The source of the magma, or molten rocky material, and the volcanic gases lies deep in the mantle of Venus. The decay of radioactive elements, inherited from the building blocks of the Solar System’s planets, and the heat stored in the interior from planet formation produce enough heat to generate partial melts of silicate-, iron- and magnesium-rich magma in the upper mantle. Molten rock has more volume and is lighter than the surrounding solid rock of identical composition. The magma therefore can rise upwards and eventually penetrate through the rigid crust in volcanic vents, spreading lava over the surface and blowing gases into the atmosphere, mostly greenhouse gases like carbon dioxide (CO2), water vapor (H2O) and sulfur dioxide (SO2).
However, the more greenhouse gases, the hotter the atmosphere – possibly leading to even more volcanism. To find out if this runaway process would end in a red-hot Venus, Lena Noack and Doris Breuer, co-author of the study, calculated for the first time a model where the hot atmosphere is ‘coupled’ to a 3D model of the planet’s interior. Unlike here on Earth, the high temperatures have a much bigger effect at the interface with the rocky surface, heating it up to a large extent.

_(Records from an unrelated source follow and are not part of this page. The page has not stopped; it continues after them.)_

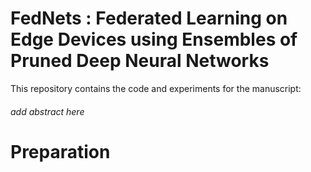 # FedNets : Federated Learning on Edge Devices using Ensembles of Pruned Deep Neural Networks

This repository contains the code and experiments for the manuscript:

###### add abstract here

# Preparation



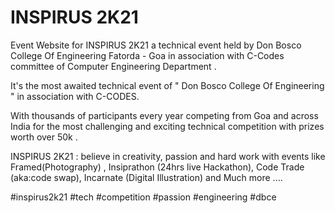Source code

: # INSPIRUS 2K21


Event Website for INSPIRUS 2K21 a technical event held by Don Bosco College Of Engineering Fatorda - Goa in association with C-Codes committee of Computer Engineering Department .


It's the most awaited technical event of " Don Bosco College Of Engineering " in association with C-CODES.

With thousands of participants every year competing from Goa and across India for the most challenging and exciting technical competition with prizes worth over 50k .

INSPIRUS 2K21 : believe in creativity, passion and hard work with events like Framed(Photography) , Insiprathon (24hrs live  Hackathon), Code Trade (aka:code swap), Incarnate (Digital Illustration) and Much more ....




#inspirus2k21 #tech #competition #passion #engineering #dbce
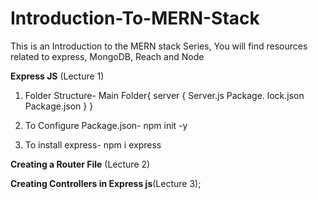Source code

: # Introduction-To-MERN-Stack
This is an Introduction to the MERN stack Series, You will find resources related to express, MongoDB, Reach and Node


**Express JS** (Lecture 1)

1. Folder Structure- Main Folder{ server {
                                          Server.js
                                          Package. lock.json
                                          Package.json    }
                              }

2. To Configure Package.json-
   npm init -y

3. To install express-
npm i express

**Creating a Router File** (Lecture 2)

**Creating Controllers in Express js**(Lecture 3);


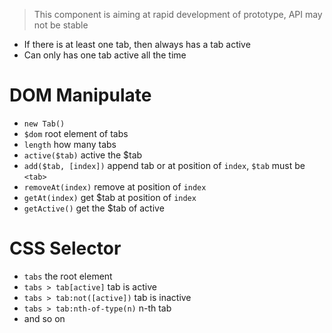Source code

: > This component is aiming at rapid development of prototype, API may not be stable

- If there is at least one tab, then always has a tab active
- Can only has one tab active all the time

# DOM Manipulate
- `new Tab()` 
- `$dom` root element of tabs
- `length` how many tabs
- `active($tab)` active the $tab
- `add($tab, [index])` append tab or at position of `index`, `$tab` must be `<tab>`
- `removeAt(index)` remove at position of `index`
- `getAt(index)` get $tab at position of `index`
- `getActive()` get the $tab of active

# CSS Selector
- `tabs` the root element
- `tabs > tab[active]` tab is active
- `tabs > tab:not([active])` tab is inactive
- `tabs > tab:nth-of-type(n)` n-th tab
- and so on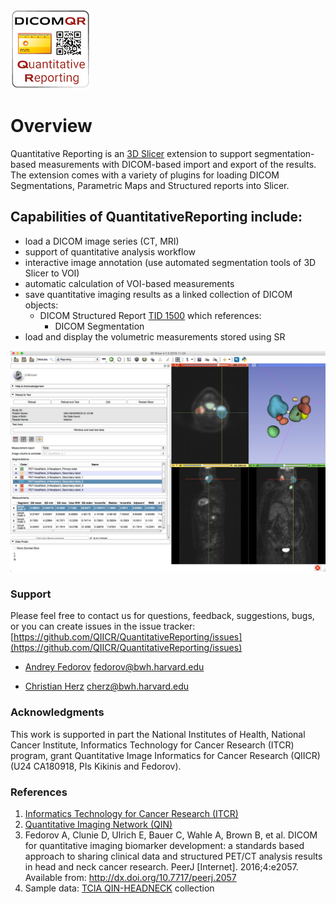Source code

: 


![](Resources/Icons/ReportingLogo128px.png)

# Overview

Quantitative Reporting is an [3D Slicer](http://slicer.org) extension to support segmentation-based measurements with DICOM-based import and export of the results. The extension comes with a variety of plugins for loading DICOM Segmentations, Parametric Maps and Structured reports into Slicer.

## Capabilities of QuantitativeReporting include:

* load a DICOM image series (CT, MRI)
* support of quantitative analysis workflow 
* interactive image annotation (use automated segmentation tools of 3D Slicer to VOI)
* automatic calculation of VOI-based measurements
* save quantitative imaging results as a linked collection of DICOM objects: 
  * DICOM Structured Report [TID 1500](http://dicom.nema.org/medical/dicom/current/output/chtml/part16/chapter_A.html#sect_TID_1500) which references:
    * DICOM Segmentation 
* load and display the volumetric measurements stored using SR

![](Resources/Screenshots/QuantitativeReporting-screenshot.jpg)

### Support

Please feel free to contact us for questions, feedback, suggestions, bugs, or you can create issues in the issue tracker: [https://github.com/QIICR/QuantitativeReporting/issues](https://github.com/QIICR/QuantitativeReporting/issues)

* [Andrey Fedorov](https://github.com/fedorov) fedorov@bwh.harvard.edu

* [Christian Herz](https://github.com/che85) cherz@bwh.harvard.edu

### Acknowledgments

This work is supported in part the National Institutes of Health, National Cancer Institute, Informatics Technology for Cancer Research (ITCR) program, grant Quantitative Image Informatics for Cancer Research (QIICR) (U24 CA180918, PIs Kikinis and Fedorov).

### References

1. [Informatics Technology for Cancer Research (ITCR)](http://itcr.nci.nih.gov/)
2. [Quantitative Imaging Network (QIN)](http://imaging.cancer.gov/programsandresources/specializedinitiatives/qin)
3. Fedorov A, Clunie D, Ulrich E, Bauer C, Wahle A, Brown B, et al. DICOM for quantitative imaging biomarker development: a standards based approach to sharing clinical data and structured PET/CT analysis results in head and neck cancer research. PeerJ [Internet]. 2016;4:e2057. Available from: http://dx.doi.org/10.7717/peerj.2057
4. Sample data: [TCIA QIN-HEADNECK](https://wiki.cancerimagingarchive.net/display/Public/QIN-HEADNECK) collection

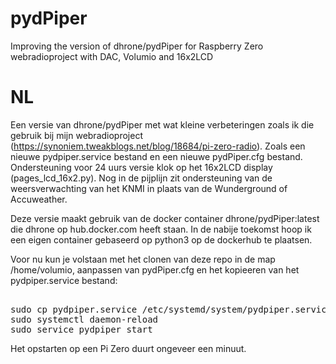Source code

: # pydPiper
Improving the version of dhrone/pydPiper for Raspberry Zero webradioproject with DAC, Volumio and 16x2LCD

# NL
Een versie van dhrone/pydPiper met wat kleine verbeteringen zoals ik die gebruik bij mijn webradioproject (https://synoniem.tweakblogs.net/blog/18684/pi-zero-radio). Zoals een nieuwe pydpiper.service bestand en een nieuwe pydPiper.cfg bestand. Ondersteuning voor 24 uurs versie klok op het 16x2LCD display (pages_lcd_16x2.py). Nog in de pijplijn zit ondersteuning van de weersverwachting van het KNMI in plaats van de Wunderground of Accuweather.

Deze versie maakt gebruik van de docker container dhrone/pydPiper:latest die dhrone op hub.docker.com heeft staan. In de nabije toekomst hoop ik een eigen container gebaseerd op python3 op de dockerhub te plaatsen. 

Voor nu kun je volstaan met het clonen van deze repo in de map /home/volumio, aanpassen van pydPiper.cfg en het kopieeren van het pydpiper.service bestand: 

<pre> 
sudo cp pydpiper.service /etc/systemd/system/pydpiper.service
sudo systemctl daemon-reload
sudo service pydpiper start
</pre>
Het opstarten op een Pi Zero duurt ongeveer een minuut.


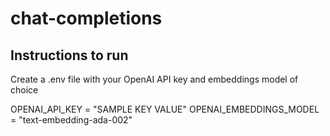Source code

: # chat-completions

## Instructions to run
Create a .env file with your OpenAI API key and embeddings model of choice

OPENAI_API_KEY = "SAMPLE KEY VALUE"
OPENAI_EMBEDDINGS_MODEL = "text-embedding-ada-002"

“Interestingly, due to the rising surface temperatures, the surface is mobilized and the insulating effect of the crust diminishes,” said Noack. “The mantle of Venus loses much of its thermal energy to the outside. It’s a little bit like lifting the lid on the mantle: the interior of Venus suddenly cools very efficiently and the rate of volcanism ceases. Our model shows that after that ‘hot’ era of volcanism, the slow-down of volcanism leads to a strong decrease of the temperatures in the atmosphere”.
The calculations of the geophysicists yield another interesting result: the process of volcanic resurfacing takes place at different places at different times. When the atmosphere cools, the mobilization of the surface stops. However, there are indications from the European Space Agency’s Venus Express mission that there may be a few active volcanoes even today which resurface some spots with lava flows. While no volcanic activity has acutally been seen, Venus Express has detected ‘hot spots’, or unusual high surface temperatures at volcanoes previously thought to be extinct. So far no ‘smoking gun’, or active volcano has been identified on Venus – but it perhaps Venus Express or future space probes will detect the first active volcano on Earth’s neighbor.

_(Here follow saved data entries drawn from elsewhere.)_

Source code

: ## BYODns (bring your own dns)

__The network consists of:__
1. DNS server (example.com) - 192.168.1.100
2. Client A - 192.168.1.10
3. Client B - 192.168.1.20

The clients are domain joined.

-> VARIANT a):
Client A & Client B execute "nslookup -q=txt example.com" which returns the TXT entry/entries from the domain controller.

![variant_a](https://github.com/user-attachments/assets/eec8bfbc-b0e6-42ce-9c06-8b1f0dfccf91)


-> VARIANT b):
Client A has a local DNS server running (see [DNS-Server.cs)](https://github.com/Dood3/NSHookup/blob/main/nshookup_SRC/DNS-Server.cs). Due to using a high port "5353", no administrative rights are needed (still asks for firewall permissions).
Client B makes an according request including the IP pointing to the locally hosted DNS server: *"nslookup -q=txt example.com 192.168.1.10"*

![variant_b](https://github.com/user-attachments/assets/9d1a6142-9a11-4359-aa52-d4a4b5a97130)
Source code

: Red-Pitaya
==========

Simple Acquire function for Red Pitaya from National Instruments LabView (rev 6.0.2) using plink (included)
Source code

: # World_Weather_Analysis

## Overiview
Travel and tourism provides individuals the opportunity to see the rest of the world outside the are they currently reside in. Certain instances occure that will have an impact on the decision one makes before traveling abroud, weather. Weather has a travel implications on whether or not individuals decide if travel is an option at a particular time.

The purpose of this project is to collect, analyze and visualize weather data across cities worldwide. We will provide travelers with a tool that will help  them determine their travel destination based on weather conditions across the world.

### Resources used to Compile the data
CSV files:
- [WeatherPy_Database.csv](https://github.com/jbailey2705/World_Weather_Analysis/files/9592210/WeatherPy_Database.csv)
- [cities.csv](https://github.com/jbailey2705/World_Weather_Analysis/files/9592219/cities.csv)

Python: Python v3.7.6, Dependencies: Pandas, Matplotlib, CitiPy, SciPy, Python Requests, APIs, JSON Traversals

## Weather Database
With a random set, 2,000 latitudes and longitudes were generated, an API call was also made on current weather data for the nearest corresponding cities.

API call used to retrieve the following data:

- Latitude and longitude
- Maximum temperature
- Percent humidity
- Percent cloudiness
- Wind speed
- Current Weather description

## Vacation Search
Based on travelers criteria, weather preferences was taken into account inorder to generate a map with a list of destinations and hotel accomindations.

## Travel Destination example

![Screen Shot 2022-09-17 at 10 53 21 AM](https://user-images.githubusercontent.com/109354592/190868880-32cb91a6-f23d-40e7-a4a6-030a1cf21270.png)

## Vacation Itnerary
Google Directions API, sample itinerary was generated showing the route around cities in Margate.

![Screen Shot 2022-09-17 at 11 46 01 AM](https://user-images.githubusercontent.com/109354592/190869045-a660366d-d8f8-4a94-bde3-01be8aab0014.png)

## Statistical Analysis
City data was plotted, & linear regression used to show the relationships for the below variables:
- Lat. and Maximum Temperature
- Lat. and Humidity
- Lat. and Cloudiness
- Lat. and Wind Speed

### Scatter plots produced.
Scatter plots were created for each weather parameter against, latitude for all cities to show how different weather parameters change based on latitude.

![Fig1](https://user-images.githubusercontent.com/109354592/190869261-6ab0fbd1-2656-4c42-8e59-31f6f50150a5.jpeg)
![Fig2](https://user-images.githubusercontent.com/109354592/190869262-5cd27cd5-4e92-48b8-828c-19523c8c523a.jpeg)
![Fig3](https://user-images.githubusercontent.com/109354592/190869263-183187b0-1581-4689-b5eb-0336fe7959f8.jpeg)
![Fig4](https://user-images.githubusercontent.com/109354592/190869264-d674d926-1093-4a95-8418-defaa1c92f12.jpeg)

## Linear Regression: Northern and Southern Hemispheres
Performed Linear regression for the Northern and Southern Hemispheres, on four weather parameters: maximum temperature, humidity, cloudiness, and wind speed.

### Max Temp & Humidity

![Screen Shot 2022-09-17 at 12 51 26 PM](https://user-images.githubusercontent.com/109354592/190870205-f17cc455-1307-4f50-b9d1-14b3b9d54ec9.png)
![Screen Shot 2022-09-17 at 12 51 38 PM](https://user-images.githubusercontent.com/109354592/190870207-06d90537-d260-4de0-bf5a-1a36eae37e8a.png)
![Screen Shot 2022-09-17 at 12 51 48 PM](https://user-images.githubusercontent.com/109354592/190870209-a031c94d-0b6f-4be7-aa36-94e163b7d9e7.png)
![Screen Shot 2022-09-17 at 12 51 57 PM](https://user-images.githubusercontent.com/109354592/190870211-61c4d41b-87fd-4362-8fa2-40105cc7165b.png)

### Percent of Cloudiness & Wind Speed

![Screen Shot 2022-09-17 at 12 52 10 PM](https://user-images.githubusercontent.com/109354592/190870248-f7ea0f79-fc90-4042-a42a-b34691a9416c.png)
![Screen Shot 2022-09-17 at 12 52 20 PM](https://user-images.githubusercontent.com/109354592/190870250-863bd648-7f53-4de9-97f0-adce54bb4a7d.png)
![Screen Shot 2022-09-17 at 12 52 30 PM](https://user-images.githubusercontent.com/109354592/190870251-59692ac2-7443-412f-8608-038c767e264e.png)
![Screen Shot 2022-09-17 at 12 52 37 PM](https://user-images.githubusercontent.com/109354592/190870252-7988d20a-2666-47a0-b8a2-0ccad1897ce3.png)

Not sure if I get this one. Why is the heat transfer from the interior to the crust different to Earth’s? Does this have something to do with Earth’s plate tectonics and Venus’s lack thereof?
Fred, good guess.
A large terrestrial (i.e Earth-like) differentiated (i.e. having core) planet looses its core heat, which it gained by gravitational and radioactive energy conversion, over geological times. This happens naturally through gravitational convection in the highly viscous slowly moving mantle.

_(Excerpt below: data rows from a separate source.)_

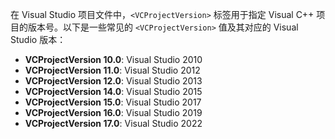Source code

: 在 Visual Studio 项目文件中，`<VCProjectVersion>` 标签用于指定 Visual C++ 项目的版本号。以下是一些常见的 `<VCProjectVersion>` 值及其对应的 Visual Studio 版本：

- **VCProjectVersion 10.0**: Visual Studio 2010
- **VCProjectVersion 11.0**: Visual Studio 2012
- **VCProjectVersion 12.0**: Visual Studio 2013
- **VCProjectVersion 14.0**: Visual Studio 2015
- **VCProjectVersion 15.0**: Visual Studio 2017
- **VCProjectVersion 16.0**: Visual Studio 2019
- **VCProjectVersion 17.0**: Visual Studio 2022
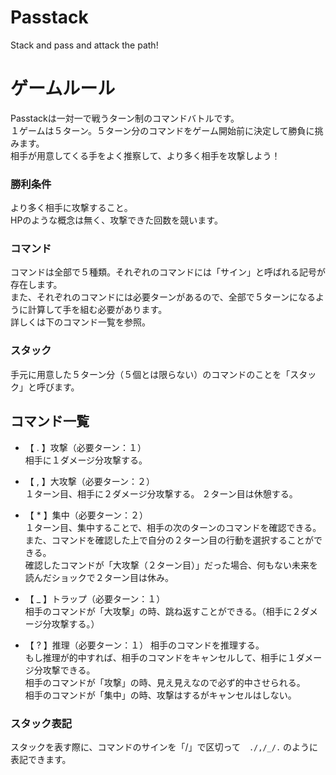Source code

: # Passtack
Stack and pass and attack the path!

# ゲームルール
Passtackは一対一で戦うターン制のコマンドバトルです。  
１ゲームは５ターン。５ターン分のコマンドをゲーム開始前に決定して勝負に挑みます。  
相手が用意してくる手をよく推察して、より多く相手を攻撃しよう！

### 勝利条件
より多く相手に攻撃すること。  
HPのような概念は無く、攻撃できた回数を競います。
### コマンド
コマンドは全部で５種類。それぞれのコマンドには「サイン」と呼ばれる記号が存在します。  
また、それぞれのコマンドには必要ターンがあるので、全部で５ターンになるように計算して手を組む必要があります。  
詳しくは下のコマンド一覧を参照。
### スタック
手元に用意した５ターン分（５個とは限らない）のコマンドのことを「スタック」と呼びます。


## コマンド一覧
- 【 . 】攻撃（必要ターン：１）  
  相手に１ダメージ分攻撃する。
  
- 【 , 】大攻撃（必要ターン：２）  
  １ターン目、相手に２ダメージ分攻撃する。
  ２ターン目は休憩する。
  
- 【 * 】集中（必要ターン：２）  
  １ターン目、集中することで、相手の次のターンのコマンドを確認できる。  
  また、コマンドを確認した上で自分の２ターン目の行動を選択することができる。  
  確認したコマンドが「大攻撃（２ターン目）」だった場合、何もない未来を読んだショックで２ターン目は休み。
  
- 【 _ 】トラップ（必要ターン：１）  
  相手のコマンドが「大攻撃」の時、跳ね返すことができる。（相手に２ダメージ分攻撃する。）
  
- 【 ? 】推理（必要ターン：１） 
  相手のコマンドを推理する。  
  もし推理が的中すれば、相手のコマンドをキャンセルして、相手に１ダメージ分攻撃できる。  
  相手のコマンドが「攻撃」の時、見え見えなので必ず的中させられる。  
  相手のコマンドが「集中」の時、攻撃はするがキャンセルはしない。

### スタック表記
スタックを表す際に、コマンドのサインを「/」で区切って　`./,/_/.` のように表記できます。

The solid crust acts as an insulating lid that bounds and partly defines the mantle convection. So either you have plate tectonics that recirculates the core to let heat out, or it is suspected you have partial or total episodic crust melting.
The difference is believed to lie in having seas, which enables crust recycling through a) making the crust malleable, b) easier to melt, and c) enables magmas and recycled crust to tend to granitic balance. Granites are rock eutectics, i.e. crystallizes first, and gives a well defined dynamic steady state for plate tectonic rock.
Venus hot-house have somehow lost its water, likely to space through hydrogen and atomic oxygen loss, so no plate tectonics. Interesting point IMHO is that the research seems to find partial melting through their atmospheric back reaction, which confirm the finds of different and putative older geological formations.
That could also mean that one can reach back in geological history. Perhaps back to the time when twin planets Earth and Venus diverged in geological and atmospheric paths.
Another touch point is those hot spots. If they are analogous to either Earth magmatic pockets or our own “hot spots” that makes volcano chain geology such as Hawaii or Iceland, it can help understanding there. I’m not a geologist, but it seems to me from the small amount what I read on those that either process is less well understood.
Finally, I wonder if the radical change in some or all of the atmosphere (“a strong decrease of the temperatures in the atmosphere””) somehow translates to varying atmospheric loss rates during Venus history. That would be both cumbersome to riddle and interesting in the context.
Venus has gone from simple to “you magnificent bastard”.
Okay. Thanks for the explanation OM.